A New Method of Cutting Seam for Preventing Strain Rock Burst: Insights from Experimental and Numerical Tests

Rock burst prevention is a critical concern in deep rock engineering. Combining laboratory tests and numerical simulations, this work investigates the cutting-seam method and its mechanism for preventing strain rock bursts. In the laboratory test, the true triaxial loading system is used to simulate rock strain bursts. The test results show that the cutting-seam samples better preserve their integrity compared to the sample without the measure. The cutting seam effectively halts the development of penetrating cracks on the free face. After the rock burst, the number of fragments from the cutting-seam samples significantly reduces compared to the intact sample. The debris characteristic analysis shows a better fractal characteristic in the fragment size-number than the fragment size-mass, with the fractal dimension decreasing from the intact sample to the single-seam and further to the double-seam sample. Acoustic emission results demonstrate that the cutting seam reduces the stored strain energy and cumulative damage in the rock sample during the loading, and the double-seam effect is better than the single-seam case. Based on the laboratory tests, discrete element simulations are conducted to reveal that the position, depth, and spacing of the cutting seam influence its effectiveness in preventing rock bursts.
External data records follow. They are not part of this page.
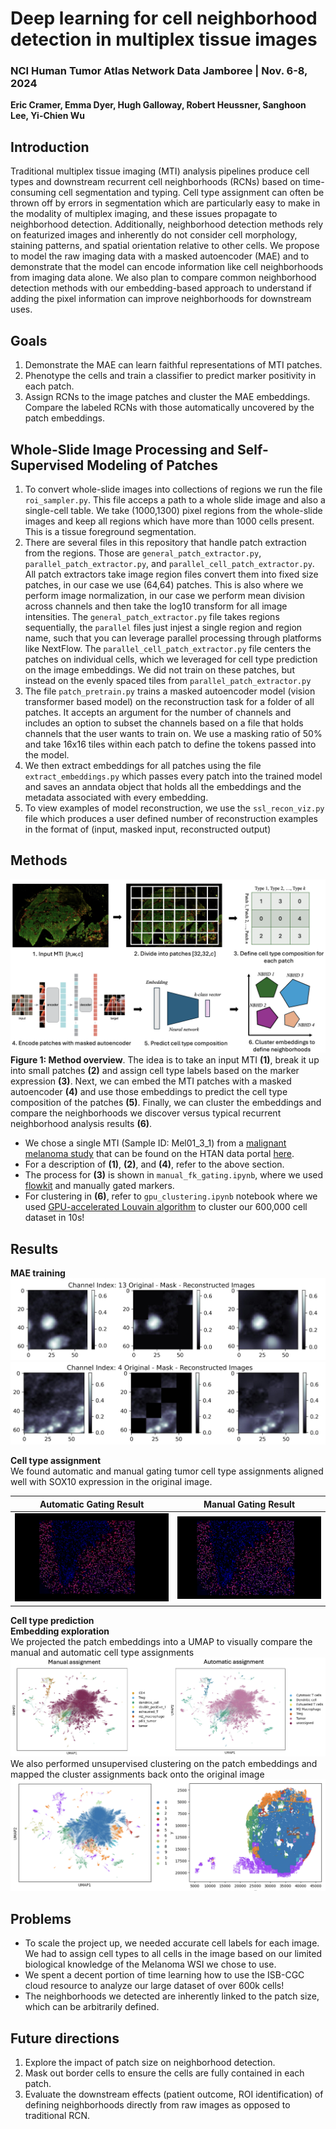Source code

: # Deep learning for cell neighborhood detection in multiplex tissue images
### NCI Human Tumor Atlas Network Data Jamboree | Nov. 6-8, 2024
**Eric Cramer, Emma Dyer, Hugh Galloway, Robert Heussner, Sanghoon Lee, Yi-Chien Wu**

## Introduction
Traditional multiplex tissue imaging (MTI) analysis pipelines produce cell types and downstream recurrent cell neighborhoods (RCNs) based on time-consuming cell segmentation and typing. Cell type assignment can often be thrown off by errors in segmentation which are particularly easy to make in the modality of multiplex imaging, and these issues propagate to neighborhood detection. Additionally, neighborhood detection methods rely on featurized images and inherently do not consider cell morphology, staining patterns, and spatial orientation relative to other cells. We propose to model the raw imaging data with a masked autoencoder (MAE) and to demonstrate that the model can encode information like cell neighborhoods from imaging data alone. We also plan to compare common neighborhood detection methods with our embedding-based approach to understand if adding the pixel information can improve neighborhoods for downstream uses. 

## Goals 
1. Demonstrate the MAE can learn faithful representations of MTI patches.
2. Phenotype the cells and train a classifier to predict marker positivity in each patch.
3. Assign RCNs to the image patches and cluster the MAE embeddings. Compare the labeled RCNs with those automatically uncovered by the patch embeddings.

## Whole-Slide Image Processing and Self-Supervised Modeling of Patches
1. To convert whole-slide images into collections of regions we run the file `roi_sampler.py`. This file acceps a path to a whole slide image and also a single-cell table. We take (1000,1300) pixel regions from the whole-slide images and keep all regions which have more than 1000 cells present. This is a tissue foreground segmentation.
2. There are several files in this repository that handle patch extraction from the regions. Those are `general_patch_extractor.py`, `parallel_patch_extractor.py`, and `parallel_cell_patch_extractor.py`. All patch extractors take image region files convert them into fixed size patches, in our case we use (64,64) patches. This is also where we perform image normalization, in our case we perform mean division across channels and then take the log10 transform for all image intensities. The `general_patch_extractor.py` file takes regions sequentially, the `parallel` files just injest a single region and region name, such that you can leverage parallel processing through platforms like NextFlow. The `parallel_cell_patch_extractor.py` file centers the patches on individual cells, which we leveraged for cell type prediction on the image embeddings. We did not train on these patches, but instead on the evenly spaced tiles from `parallel_patch_extractor.py`
3. The file `patch_pretrain.py` trains a masked autoencoder model (vision transformer based model) on the reconstruction task for a folder of all patches. It accepts an argument for the number of channels and includes an option to subset the channels based on a file that holds channels that the user wants to train on. We use a masking ratio of 50% and take 16x16 tiles within each patch to define the tokens passed into the model. 
4. We then extract embeddings for all patches using the file `extract_embeddings.py` which passes every patch into the trained model and saves an anndata object that holds all the embeddings and the metadata associated with every embedding.
5. To view examples of model reconstruction, we use the `ssl_recon_viz.py` file which produces a user defined number of reconstruction examples in the format of (input, masked input, reconstructed output)

## Methods
![Workflow](assets/workflow.png)  
**Figure 1: Method overview**. The idea is to take an input MTI **(1)**, break it up into small patches **(2)** and assign cell type labels based on the marker expression **(3)**. Next, we can embed the MTI patches with a masked autoencoder **(4)** and use those embeddings to predict the cell type composition of the patches **(5)**. Finally, we can cluster the embeddings and compare the neighborhoods we discover versus typical recurrent neighborhood analysis results **(6)**. 

- We chose a single MTI (Sample ID: Mel01_3_1) from a [malignant melanoma study](https://aacrjournals.org/cancerdiscovery/article/12/6/1518/699151/The-Spatial-Landscape-of-Progression-and) that can be found on the HTAN data portal [here](https://humantumoratlas.org/explore?selectedFilters=%5B%7B%22value%22%3A%22CyCIF%22%2C%22group%22%3A%22assayName%22%2C%22count%22%3A5139%2C%22isSelected%22%3Afalse%7D%2C%7B%22value%22%3A%22Malignant+melanoma+NOS%22%2C%22group%22%3A%22PrimaryDiagnosis%22%2C%22count%22%3A44%2C%22isSelected%22%3Afalse%7D%5D).
- For a description of **(1)**, **(2)**, and **(4)**, refer to the above section.
- The process for **(3)** is shown in `manual_fk_gating.ipynb`, where we used [flowkit](https://github.com/whitews/FlowKit) and manually gated markers.
- For clustering in **(6)**, refer to `gpu_clustering.ipynb` notebook where we used [GPU-accelerated Louvain algorithm](https://rapids-singlecell.readthedocs.io/en/latest/) to cluster our 600,000 cell dataset in 10s! 

## Results
**MAE training**
<img src="assets/image-reconstruction-example-1.png"/><br/>
<img src="assets/image-reconstruction-example-2.png"/>

**Cell type assignment**  
We found automatic and manual gating tumor cell type assignments aligned well with SOX10 expression in the original image.

| Automatic Gating Result  | Manual Gating Result |
| ------------- | ------------- |
| ![Tumor cells from automatic gating](assets/napari_visualizations/autogating_tumor.png)  | ![Tumor cells from automatic gating](assets/napari_visualizations/manual_gating_tumor.png)  |



**Cell type prediction**  
**Embedding exploration**  
We projected the patch embeddings into a UMAP to visually compare the manual and automatic cell type assignments
![UMAP colored by cell types](assets/Figure3.png)  
We also performed unsupervised clustering on the patch embeddings and mapped the cluster assignments back onto the original image
![Unsupervised MAE embeddings capture tissue regions](assets/Figure4.png)

## Problems
- To scale the project up, we needed accurate cell labels for each image. We had to assign cell types to all cells in the image based on our limited biological knowledge of the Melanoma WSI we chose to use.
- We spent a decent portion of time learning how to use the ISB-CGC cloud resource to analyze our large dataset of over 600k cells! 
- The neighborhoods we detected are inherently linked to the patch size, which can be arbitrarily defined.
 
## Future directions
1. Explore the impact of patch size on neighborhood detection.
2. Mask out border cells to ensure the cells are fully contained in each patch.
3. Evaluate the downstream effects (patient outcome, ROI identification) of defining neighborhoods directly from raw images as opposed to traditional RCN.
The influence mechanism and the parameter selection are also discussed. Finally, simulations applied to an engineering project verify that the cutting-seam method alters the surrounding stress distribution of the tunnel, shifting stress concentration zones deeper and effectively reducing strain energy density near the seams. These findings are expected to enhance the understanding of the cutting-seam approach and provide theoretical support for its practical application.